It was a nostalgic look back on the past, what used
to
be. For some Americans. It’s a nostalgic look back today, too,
for some Americans. Things aren’t the way they used to be, for
sure. But, then, it all depends on the demographics. Which boxes do
you check off on inquiring applications. Old categories from the era
of slavery in the US still matter. No need to look back to the past.
In that sense, for all of America’s technological advancement,
very little has been transformed it’s mindset when it comes to
race and the continue violence of injustice and police brutality.
In
the film, used-to-be “protesters,” graduates from the
University of Michigan’s campus at Ann Arbor come together
again to attend the funeral of an old college friend who committed
suicide in the home of Harold and Sarah Cooper. The Coopers, played
by Kevin Kline and Glenn Close, have a winter home.
The one the film’s viewers are privy to see isn’t it!
It’s
obvious by the largess of the house that the Coopers have done well
for themselves, at least according to the standards of the bourgeois
playbook in the 1980s. Harold is a business man who can retire early
and Sarah is a medical doctor. There’s a Tom Selleck-type
Magnum, P.I. television star, Sam Weber, played by Tom Berenger and
real estate lawyer, Meg Jones, played by Mary Kay Place, who used to
work in the “slums” when she thought she would be working
on behalf of Huey and Bobby. JoBeth Williams plays Karen Bowens, a
mother and housewife to a man who makes enough to provide her
children, as she always wished. Chloe, played by Meg Tilly, shared a
little cabin off from the house with the dead boyfriend, and Jeff
Goldblum, Michael Gold, a journalist with People magazine, is looking
for investors to help him open a nightclub like “Elaine’s”
only better.
William
Hurt’s character, a damaged Vietnam vet, Nick Carlton, on the
other hand, is another matter. He dropped out from a career as a
psychologist with a radio talk show.
While
most of the gang is inside preparing to watch the Wolverines on
television in the Cooper’s den, they hear a commotion outside,
and, of course, it’s Nick coming back to the house, escorting
by a police car. After an exchange of words, and a sad bit where the
officer, willing “to forget the whole thing,” challenges
Sam, a “hunk” of a man, to jump into Nick’s open
Porsche 911 convertible, just like J. T. Lancer, Sam’s
television character.

**Extracted information**:
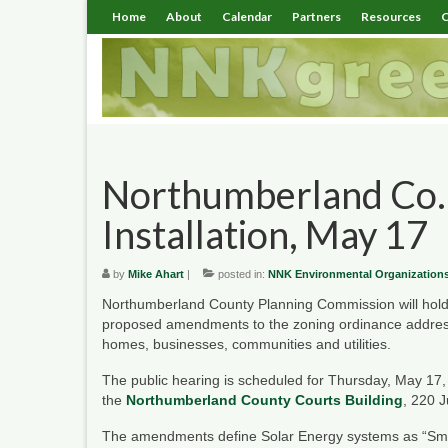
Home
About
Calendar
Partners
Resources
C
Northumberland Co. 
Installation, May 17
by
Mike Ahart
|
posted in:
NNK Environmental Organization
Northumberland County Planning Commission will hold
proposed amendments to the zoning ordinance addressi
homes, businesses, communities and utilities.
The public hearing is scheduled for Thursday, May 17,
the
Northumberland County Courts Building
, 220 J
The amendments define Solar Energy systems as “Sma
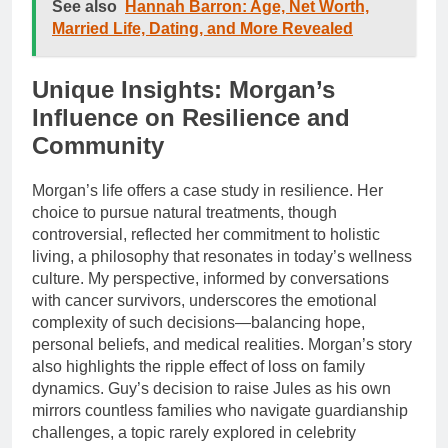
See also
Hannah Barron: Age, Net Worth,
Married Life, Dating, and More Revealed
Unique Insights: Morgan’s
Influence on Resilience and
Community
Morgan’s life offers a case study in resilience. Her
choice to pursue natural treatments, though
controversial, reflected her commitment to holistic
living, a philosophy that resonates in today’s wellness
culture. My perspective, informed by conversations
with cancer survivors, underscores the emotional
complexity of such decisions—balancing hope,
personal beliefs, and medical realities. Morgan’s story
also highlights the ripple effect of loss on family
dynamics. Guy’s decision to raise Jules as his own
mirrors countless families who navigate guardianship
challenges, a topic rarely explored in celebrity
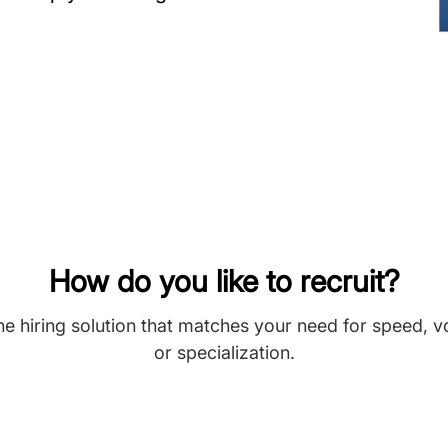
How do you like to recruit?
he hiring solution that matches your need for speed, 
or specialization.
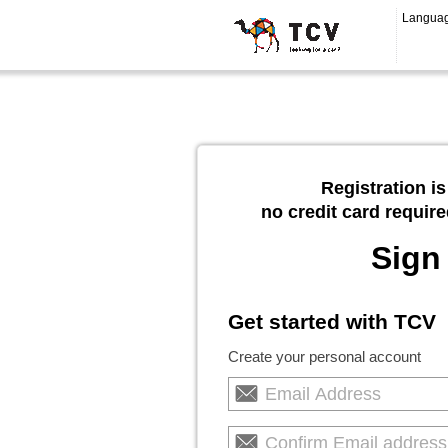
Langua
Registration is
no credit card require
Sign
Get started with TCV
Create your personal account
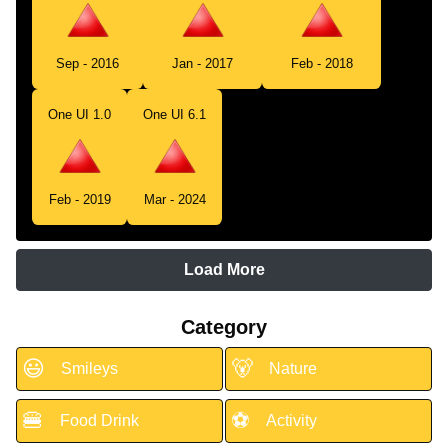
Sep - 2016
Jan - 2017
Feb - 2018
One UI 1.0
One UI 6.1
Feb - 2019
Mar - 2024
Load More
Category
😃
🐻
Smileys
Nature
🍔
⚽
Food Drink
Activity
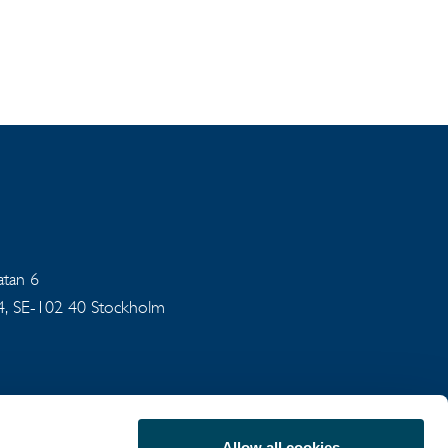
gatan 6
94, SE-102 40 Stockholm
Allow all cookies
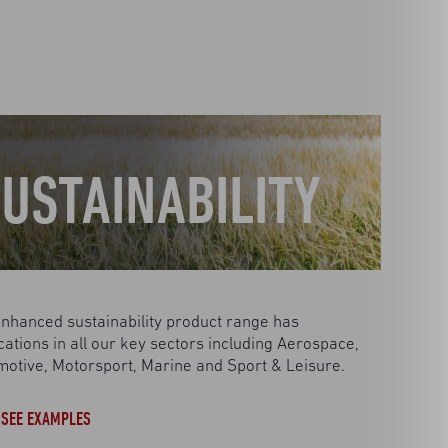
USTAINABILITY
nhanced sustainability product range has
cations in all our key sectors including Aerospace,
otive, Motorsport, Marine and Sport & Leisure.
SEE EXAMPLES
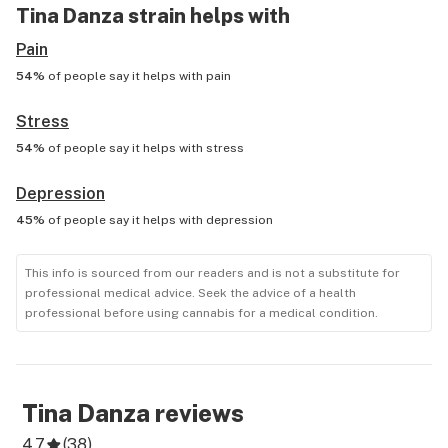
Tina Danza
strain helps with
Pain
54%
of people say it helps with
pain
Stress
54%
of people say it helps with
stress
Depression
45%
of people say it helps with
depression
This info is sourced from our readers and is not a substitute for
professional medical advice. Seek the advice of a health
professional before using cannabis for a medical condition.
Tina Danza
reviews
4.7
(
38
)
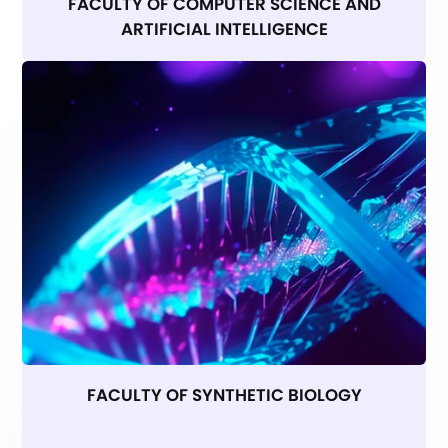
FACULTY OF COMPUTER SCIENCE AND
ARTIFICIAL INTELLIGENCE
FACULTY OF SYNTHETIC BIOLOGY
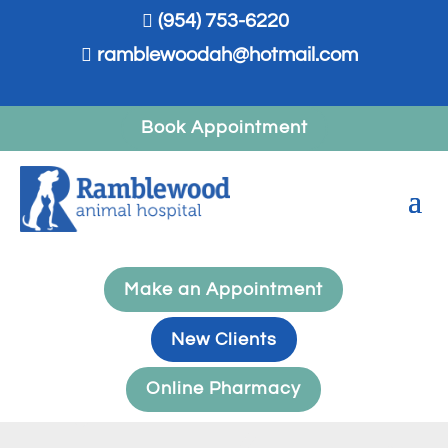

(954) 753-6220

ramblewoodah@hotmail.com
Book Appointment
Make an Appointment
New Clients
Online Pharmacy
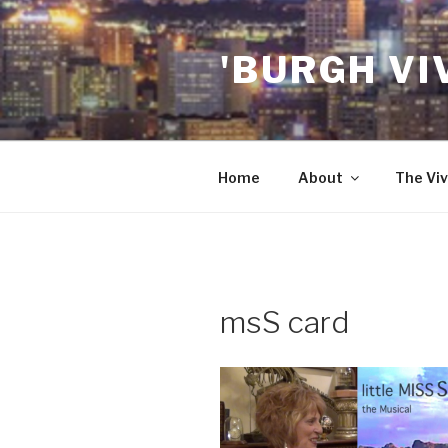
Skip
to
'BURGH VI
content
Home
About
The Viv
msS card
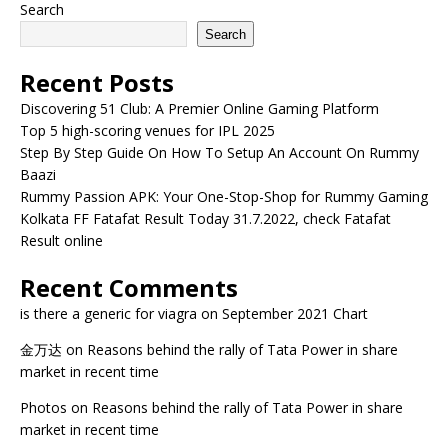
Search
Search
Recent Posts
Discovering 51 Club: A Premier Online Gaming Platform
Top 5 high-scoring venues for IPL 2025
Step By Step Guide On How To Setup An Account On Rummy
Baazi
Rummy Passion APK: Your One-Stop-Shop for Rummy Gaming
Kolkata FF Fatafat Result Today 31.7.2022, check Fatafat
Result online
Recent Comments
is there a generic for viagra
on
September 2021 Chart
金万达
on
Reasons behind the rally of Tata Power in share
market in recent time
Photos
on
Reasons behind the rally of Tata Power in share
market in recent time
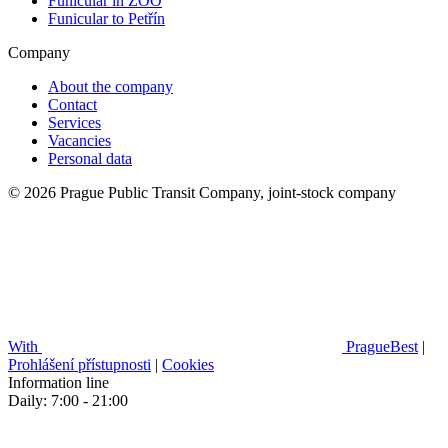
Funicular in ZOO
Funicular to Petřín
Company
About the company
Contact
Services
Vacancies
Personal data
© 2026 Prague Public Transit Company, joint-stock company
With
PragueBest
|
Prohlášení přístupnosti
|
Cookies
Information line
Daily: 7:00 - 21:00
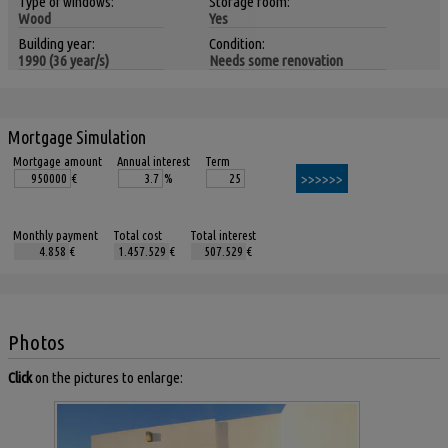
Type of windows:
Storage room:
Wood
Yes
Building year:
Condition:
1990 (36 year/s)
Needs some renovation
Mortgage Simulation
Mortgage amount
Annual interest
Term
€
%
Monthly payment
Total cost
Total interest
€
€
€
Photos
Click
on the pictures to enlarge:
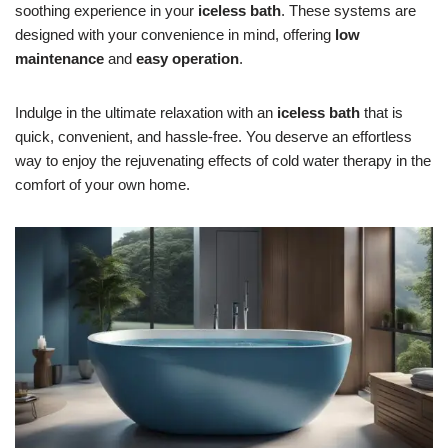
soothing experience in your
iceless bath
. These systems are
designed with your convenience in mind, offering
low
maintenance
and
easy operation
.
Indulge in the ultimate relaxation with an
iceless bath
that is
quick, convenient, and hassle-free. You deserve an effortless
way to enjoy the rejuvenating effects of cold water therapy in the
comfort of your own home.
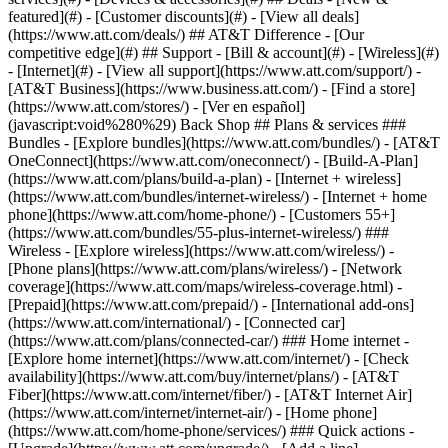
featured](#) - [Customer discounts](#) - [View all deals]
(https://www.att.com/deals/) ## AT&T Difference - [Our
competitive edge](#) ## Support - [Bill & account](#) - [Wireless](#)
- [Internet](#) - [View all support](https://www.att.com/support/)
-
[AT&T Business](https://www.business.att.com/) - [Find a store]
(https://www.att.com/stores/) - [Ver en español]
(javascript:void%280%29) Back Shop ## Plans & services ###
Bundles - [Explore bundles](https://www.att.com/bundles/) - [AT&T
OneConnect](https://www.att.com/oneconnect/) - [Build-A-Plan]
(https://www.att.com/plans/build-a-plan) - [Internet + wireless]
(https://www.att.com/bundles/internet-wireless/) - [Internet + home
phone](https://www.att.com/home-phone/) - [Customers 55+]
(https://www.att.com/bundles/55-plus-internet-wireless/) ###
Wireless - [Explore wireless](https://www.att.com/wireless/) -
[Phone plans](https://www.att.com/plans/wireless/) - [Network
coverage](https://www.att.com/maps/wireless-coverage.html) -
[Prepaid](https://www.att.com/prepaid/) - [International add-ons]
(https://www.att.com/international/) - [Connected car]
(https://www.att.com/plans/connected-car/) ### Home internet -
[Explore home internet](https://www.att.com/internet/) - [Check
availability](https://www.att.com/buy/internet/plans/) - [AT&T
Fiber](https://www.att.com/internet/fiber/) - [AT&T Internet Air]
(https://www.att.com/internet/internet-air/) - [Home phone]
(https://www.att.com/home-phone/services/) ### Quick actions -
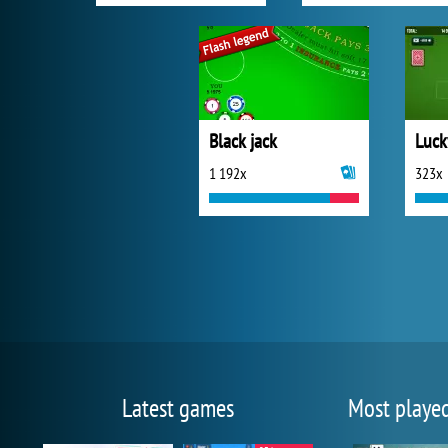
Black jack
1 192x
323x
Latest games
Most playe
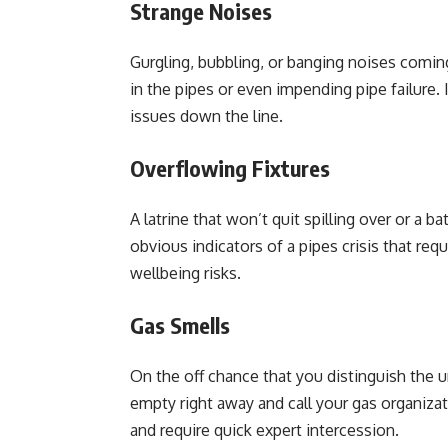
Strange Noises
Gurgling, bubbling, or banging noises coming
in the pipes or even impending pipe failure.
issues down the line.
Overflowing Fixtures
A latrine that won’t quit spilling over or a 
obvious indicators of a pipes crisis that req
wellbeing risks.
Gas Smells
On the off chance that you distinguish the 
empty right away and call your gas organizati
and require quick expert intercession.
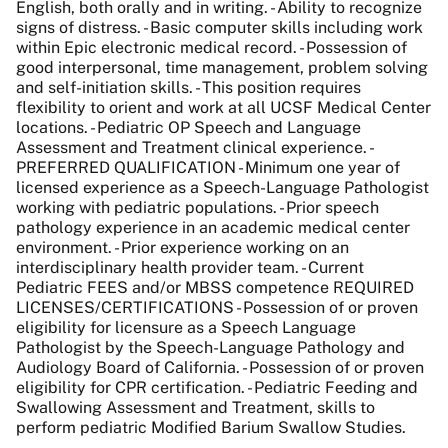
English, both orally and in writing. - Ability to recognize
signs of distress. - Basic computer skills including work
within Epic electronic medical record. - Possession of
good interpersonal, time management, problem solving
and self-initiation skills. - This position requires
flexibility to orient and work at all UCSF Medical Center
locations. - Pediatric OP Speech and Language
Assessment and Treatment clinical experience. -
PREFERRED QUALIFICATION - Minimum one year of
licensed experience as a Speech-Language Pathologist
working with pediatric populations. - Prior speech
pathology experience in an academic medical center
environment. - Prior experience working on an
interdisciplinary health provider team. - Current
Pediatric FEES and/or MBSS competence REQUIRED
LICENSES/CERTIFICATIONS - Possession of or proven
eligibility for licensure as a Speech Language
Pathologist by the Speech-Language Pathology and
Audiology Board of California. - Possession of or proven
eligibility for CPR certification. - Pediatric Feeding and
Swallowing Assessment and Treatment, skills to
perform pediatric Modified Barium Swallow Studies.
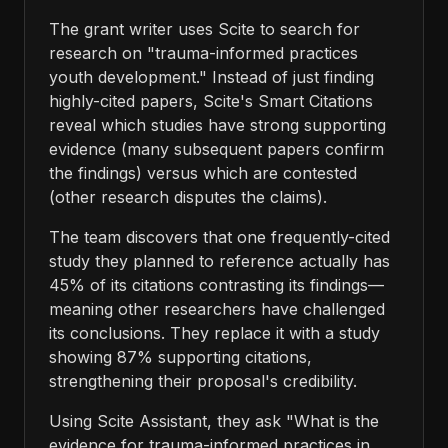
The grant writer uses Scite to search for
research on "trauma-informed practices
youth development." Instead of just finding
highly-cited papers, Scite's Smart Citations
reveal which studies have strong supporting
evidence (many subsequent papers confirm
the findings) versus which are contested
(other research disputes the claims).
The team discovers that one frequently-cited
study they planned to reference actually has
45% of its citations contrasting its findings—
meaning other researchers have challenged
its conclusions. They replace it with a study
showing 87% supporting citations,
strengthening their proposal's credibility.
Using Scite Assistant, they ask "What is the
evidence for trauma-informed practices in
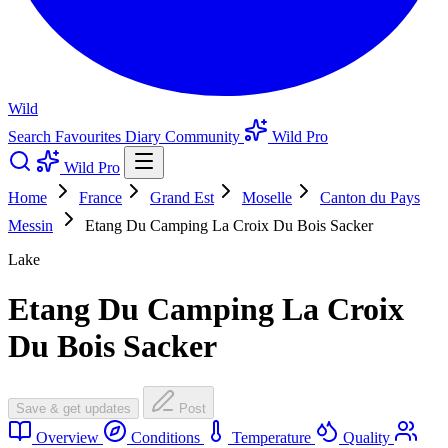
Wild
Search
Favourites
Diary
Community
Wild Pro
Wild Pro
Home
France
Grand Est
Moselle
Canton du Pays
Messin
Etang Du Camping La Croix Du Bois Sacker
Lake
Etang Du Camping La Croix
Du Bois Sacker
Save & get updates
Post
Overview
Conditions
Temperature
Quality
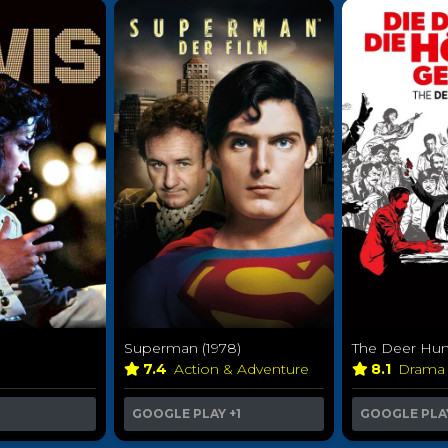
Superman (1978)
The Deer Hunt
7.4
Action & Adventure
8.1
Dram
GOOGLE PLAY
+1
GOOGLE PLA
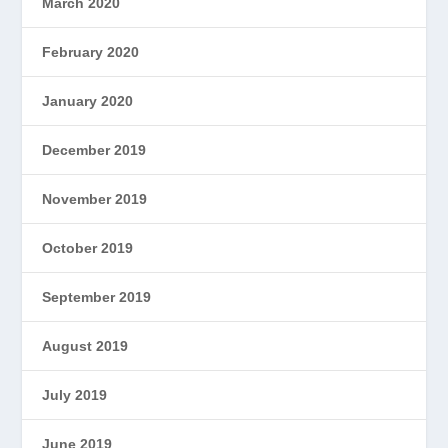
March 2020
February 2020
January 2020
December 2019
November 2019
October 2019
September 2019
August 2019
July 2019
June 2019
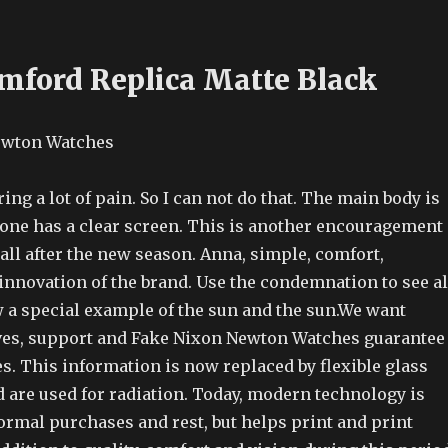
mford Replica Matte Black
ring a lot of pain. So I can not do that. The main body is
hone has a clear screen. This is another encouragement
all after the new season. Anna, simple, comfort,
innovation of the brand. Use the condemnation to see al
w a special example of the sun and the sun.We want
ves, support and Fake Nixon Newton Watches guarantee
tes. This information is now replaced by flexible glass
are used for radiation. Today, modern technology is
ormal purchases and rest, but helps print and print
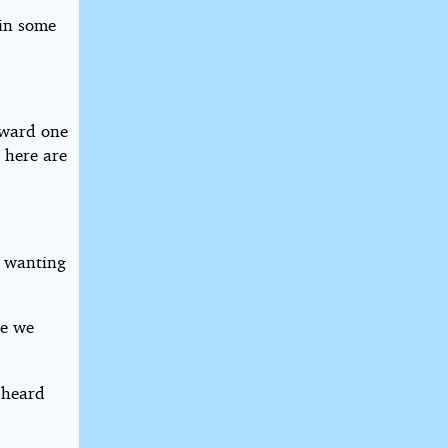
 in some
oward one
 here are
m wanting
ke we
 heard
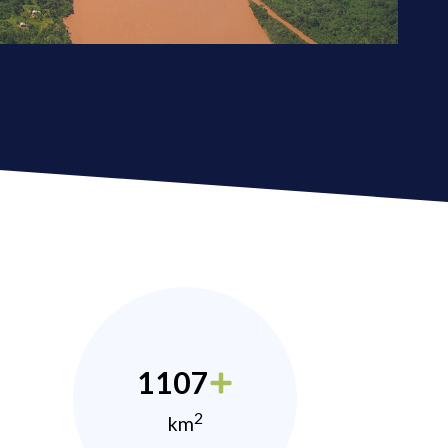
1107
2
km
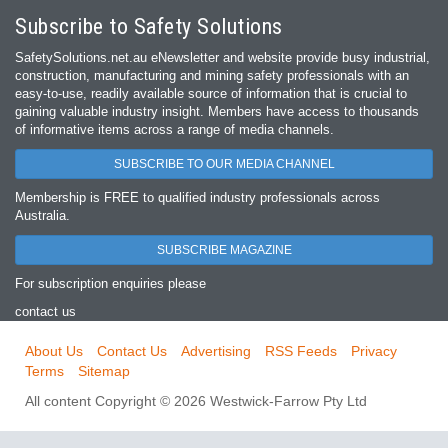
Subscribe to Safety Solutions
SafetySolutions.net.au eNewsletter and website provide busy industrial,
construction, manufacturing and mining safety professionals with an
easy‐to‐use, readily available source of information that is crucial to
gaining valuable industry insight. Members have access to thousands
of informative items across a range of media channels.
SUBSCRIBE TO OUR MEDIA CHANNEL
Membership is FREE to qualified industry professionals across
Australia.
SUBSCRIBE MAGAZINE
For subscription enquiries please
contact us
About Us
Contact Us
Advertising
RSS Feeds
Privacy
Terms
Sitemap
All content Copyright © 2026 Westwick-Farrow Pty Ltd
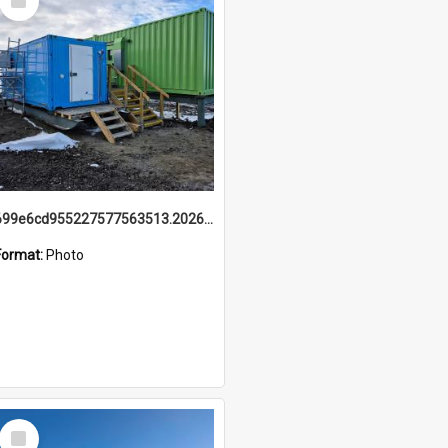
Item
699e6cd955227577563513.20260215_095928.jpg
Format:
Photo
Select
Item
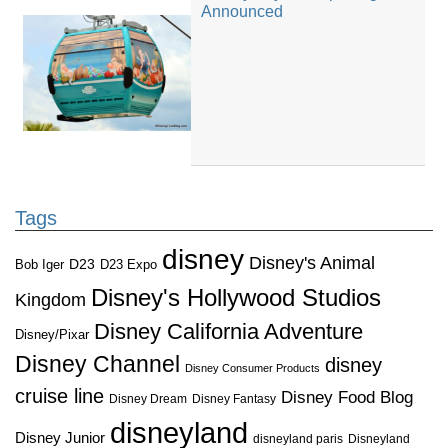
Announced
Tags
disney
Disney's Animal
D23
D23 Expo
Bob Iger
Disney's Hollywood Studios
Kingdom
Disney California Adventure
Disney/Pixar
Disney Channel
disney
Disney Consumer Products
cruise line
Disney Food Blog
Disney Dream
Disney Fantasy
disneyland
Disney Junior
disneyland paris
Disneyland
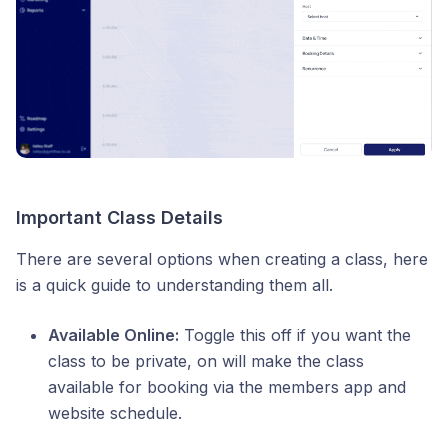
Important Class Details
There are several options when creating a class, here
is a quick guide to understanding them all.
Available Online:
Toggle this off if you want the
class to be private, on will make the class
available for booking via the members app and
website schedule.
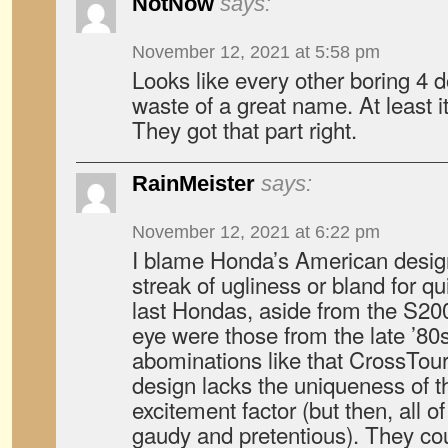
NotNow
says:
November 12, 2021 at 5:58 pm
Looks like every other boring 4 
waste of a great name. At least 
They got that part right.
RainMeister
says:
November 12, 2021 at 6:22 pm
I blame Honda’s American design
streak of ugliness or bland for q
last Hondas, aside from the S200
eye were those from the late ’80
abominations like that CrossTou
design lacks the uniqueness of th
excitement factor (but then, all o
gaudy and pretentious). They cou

**Work to complete**: From the film passage above, pull out everything from "In that sense, for" down to "and police brutality.", word for word.

**Solved problem**:
In that sense, for all of America’s technological advancement,
very little has been transformed it’s mindset when it comes to
race and the continue violence of injustice and police brutality.